Este año no sólo la nueva adjudicación de ese premio ha estado teñida de polémica, sino también la del "mejor dotado". En el primero, el presidente del jurado, Caballero Bonald, hizo expreso su voto contrario a la novela ganadora, a la que tildó de "ideológicamente detestable". Desde mi punto de vista literario, eso no sería por fuerza un factor que invalidara la calidad del libro. Leo, sin embargo, en el diario El Mundo, ideológicamente próximo al autor premiado (un locutor de la radio episcopal), que éste, "según el registro editorial legal, ha publicado, entre 2004 y 2005, la insólita cantidad de veintisiete obras (algunas de considerable volumen)". Veintisiete. Más de una al mes, se darán cuenta. Como yo llevo publicando desde los diecinueve de edad, y sé lo que cuesta escribir un solo libro que uno juzgue aceptable -y uno es su juez más benévolo-; y como sé asimismo el tiempo que lleva teclear páginas, aunque se esté sólo copiando -pasando a limpio-, sólo me cabe pensar en tres opciones: o el nuevo Premio Torrevieja tenía los cajones abarrotados de textos viejos, redactados a lo largo de una no corta vida, que los editores del país han decidido publicarle al unísono tras decenios de rechazárselos; o bien es un prodigioso caso de dedos rápidos y hay que llevárselos sin tardanza a los laboratorios, así como convencerlo a él para que los done en su día al Museo de las Ciencias; o bien no escribe solo sus piezas, que a este paso dejarán pálido al Tostado.

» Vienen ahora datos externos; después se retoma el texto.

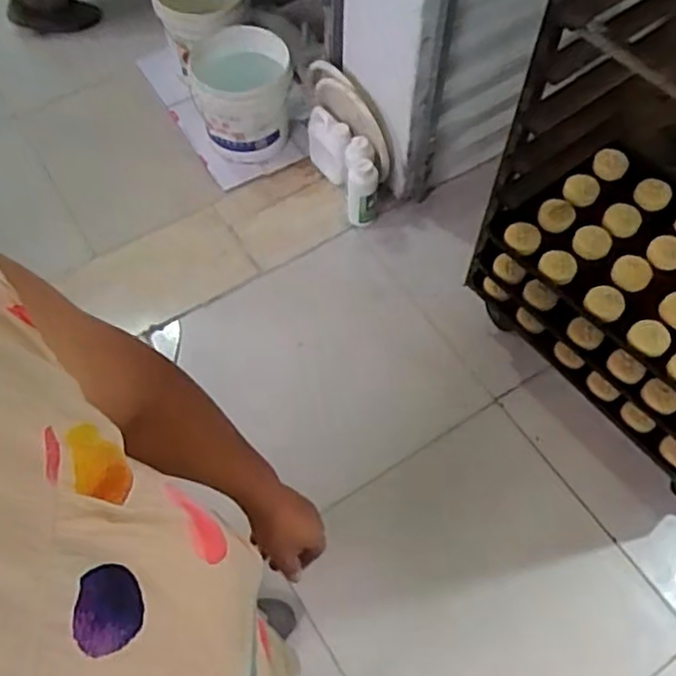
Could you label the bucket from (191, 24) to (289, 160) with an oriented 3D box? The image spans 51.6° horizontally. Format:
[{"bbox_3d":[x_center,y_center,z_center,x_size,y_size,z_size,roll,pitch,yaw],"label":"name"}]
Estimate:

Sea como sea, lo que sé es que no perderé el tiempo con una novela quizá escrita a la vez que otros veintisiete libros, por muy dotada que esté, económicamente hablando.

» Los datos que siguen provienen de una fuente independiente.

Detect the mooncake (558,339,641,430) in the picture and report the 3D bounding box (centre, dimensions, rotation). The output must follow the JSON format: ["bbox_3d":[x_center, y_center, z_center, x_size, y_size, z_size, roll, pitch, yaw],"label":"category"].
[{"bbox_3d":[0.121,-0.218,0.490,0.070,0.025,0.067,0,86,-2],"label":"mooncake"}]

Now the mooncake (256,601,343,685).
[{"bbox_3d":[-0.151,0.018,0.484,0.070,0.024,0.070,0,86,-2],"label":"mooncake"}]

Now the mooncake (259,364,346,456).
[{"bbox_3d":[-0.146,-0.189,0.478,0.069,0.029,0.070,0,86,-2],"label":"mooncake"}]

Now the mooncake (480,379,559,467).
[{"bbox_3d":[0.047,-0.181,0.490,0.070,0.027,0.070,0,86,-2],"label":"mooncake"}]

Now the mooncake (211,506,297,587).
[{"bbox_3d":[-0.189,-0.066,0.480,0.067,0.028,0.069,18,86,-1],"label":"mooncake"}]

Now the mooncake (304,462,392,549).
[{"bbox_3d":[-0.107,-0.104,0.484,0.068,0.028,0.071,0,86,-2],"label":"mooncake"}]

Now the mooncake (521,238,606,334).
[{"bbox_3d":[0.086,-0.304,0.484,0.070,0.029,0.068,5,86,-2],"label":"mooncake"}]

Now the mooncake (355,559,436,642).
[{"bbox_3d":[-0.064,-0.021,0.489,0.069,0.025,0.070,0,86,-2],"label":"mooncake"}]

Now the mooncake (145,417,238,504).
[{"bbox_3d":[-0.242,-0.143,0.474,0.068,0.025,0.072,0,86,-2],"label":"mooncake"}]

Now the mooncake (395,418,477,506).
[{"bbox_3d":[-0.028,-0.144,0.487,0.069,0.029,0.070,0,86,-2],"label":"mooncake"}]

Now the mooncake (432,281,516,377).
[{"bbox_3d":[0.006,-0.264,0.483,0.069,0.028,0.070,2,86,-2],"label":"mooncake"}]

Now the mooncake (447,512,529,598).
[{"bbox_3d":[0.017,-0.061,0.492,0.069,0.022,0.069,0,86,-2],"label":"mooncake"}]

En cuanto al premio que supera a todos en ese aspecto, el Planeta (600.000 euros, creo), ya saben que uno de los jurados, Juan Marsé, sin duda uno de nuestros mejores novelistas y hombre que suele decir lo que opina más allá de "diplomacias", habló de la baja calidad de los candidatos y se lamentó de que hubiera que galardonar "al menos malo". Hay que agradecérselo, en un mundillo de decorados. Lo que no acabo de entender es que él y otros escritores dignos se presten a participar en estas comedias. Porque raro es el premio literario, o más bien concurso (es decir, aquellos a los que hay que presentarse), que no sea en España una pequeña o gran farsa. No ya hoy, sino desde hace tiempo. El ganador del Planeta de 1993, por ejemplo, compitió bajo pseudónimo. Era una novela que transcurría en los Andes y cuyo personaje principal se llamaba Lituma, nombre de un personaje aparecido años antes en una obra de Vargas Llosa, ¿Quién mató a Palomino Molero? El jurado, sin embargo, no se dio cuenta de semejantes coincidencias, y cuando se abrió la plica con el verdadero nombre del vencedor, ¡oh, sorpresa!, resultó ser Vargas Llosa por Lituma en los Andes, quién lo hubiera imaginado. (Como si los hubiera pillado de nuevas que Conan Doyle se escondiese tras una novela pseudónima con Holmes y Watson.) Vargas presume de persona recta, y probablemente lo sea. Lo era Benet y lo es Savater, amigos míos, y ambos quedaron finalistas de ese premio. No sé, es como si en estos asuntos se produjera una relajación generalizada, y no costara olvidar que unos quinientos autores optan siempre a estos concursos, con ingenuidad y buena fe muchos de ellos.
Si a esto añadimos la fuerte tendencia de las últimas temporadas, en los premios a los que no hay que presentarse (los que se otorgan a obras publicadas en el año de turno), a recompensar a escritores recién y oportunamente muertos Seguramente lo habrán merecido todos y cada uno de ellos, pero la reiteración excesiva difícilmente parece casual y no puede por menos de dejarle a uno la impresión de que los jurados piensan: "Ya que tenemos que premiar a alguien, que por lo menos sea uno que no va a poder disfrutarlo". Marsé discutió en público con la ganadora del Planeta, y vino a decirle que no confundiera la literatura con la vida literaria. Y en efecto, aquélla está cada día más suplantada por ésta, pero tal vez a Marsé se le olvidó añadir hoy: "por la vida y la muerte literaria".